(What the task requires): From the records, return each line that has the word "competitive" in it.

(Dataset entries):

....

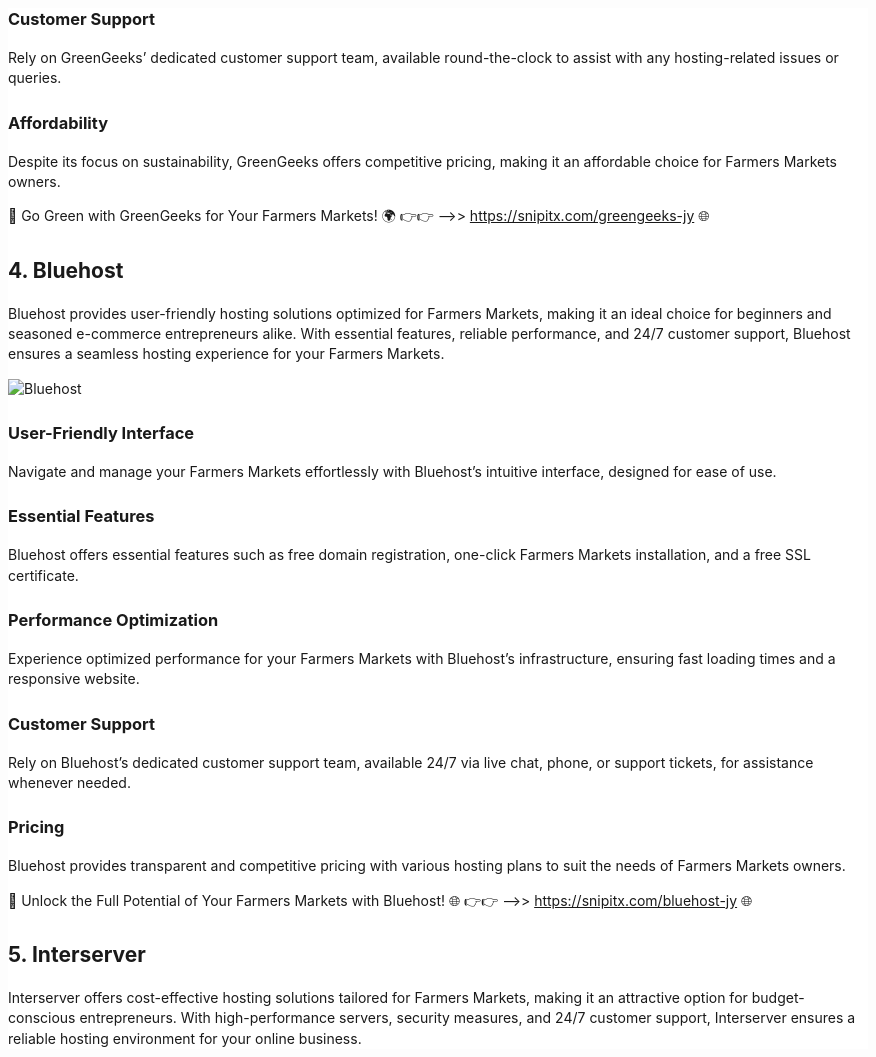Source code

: ### Customer Support
Rely on GreenGeeks’ dedicated customer support team, available round-the-clock to assist with any hosting-related issues or queries.

### Affordability
Despite its focus on sustainability, GreenGeeks offers competitive pricing, making it an affordable choice for Farmers Markets owners.

🌿 Go Green with GreenGeeks for Your Farmers Markets! 🌍
👉👉 -->> https://snipitx.com/greengeeks-jy 🌐

## 4. Bluehost

Bluehost provides user-friendly hosting solutions optimized for Farmers Markets, making it an ideal choice for beginners and seasoned e-commerce entrepreneurs alike. With essential features, reliable performance, and 24/7 customer support, Bluehost ensures a seamless hosting experience for your Farmers Markets.

![Bluehost](https://i.imgur.com/PasFF9E.jpeg "Bluehost Hosting")

### User-Friendly Interface
Navigate and manage your Farmers Markets effortlessly with Bluehost’s intuitive interface, designed for ease of use.

### Essential Features
Bluehost offers essential features such as free domain registration, one-click Farmers Markets installation, and a free SSL certificate.

### Performance Optimization
Experience optimized performance for your Farmers Markets with Bluehost’s infrastructure, ensuring fast loading times and a responsive website.

### Customer Support
Rely on Bluehost’s dedicated customer support team, available 24/7 via live chat, phone, or support tickets, for assistance whenever needed.

### Pricing
Bluehost provides transparent and competitive pricing with various hosting plans to suit the needs of Farmers Markets owners.

🚀 Unlock the Full Potential of Your Farmers Markets with Bluehost! 🌐
👉👉 -->> https://snipitx.com/bluehost-jy 🌐

## 5. Interserver

Interserver offers cost-effective hosting solutions tailored for Farmers Markets, making it an attractive option for budget-conscious entrepreneurs. With high-performance servers, security measures, and 24/7 customer support, Interserver ensures a reliable hosting environment for your online business.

....

(Your response):
Despite its focus on sustainability, GreenGeeks offers competitive pricing, making it an affordable choice for Farmers Markets owners.
Bluehost provides transparent and competitive pricing with various hosting plans to suit the needs of Farmers Markets owners.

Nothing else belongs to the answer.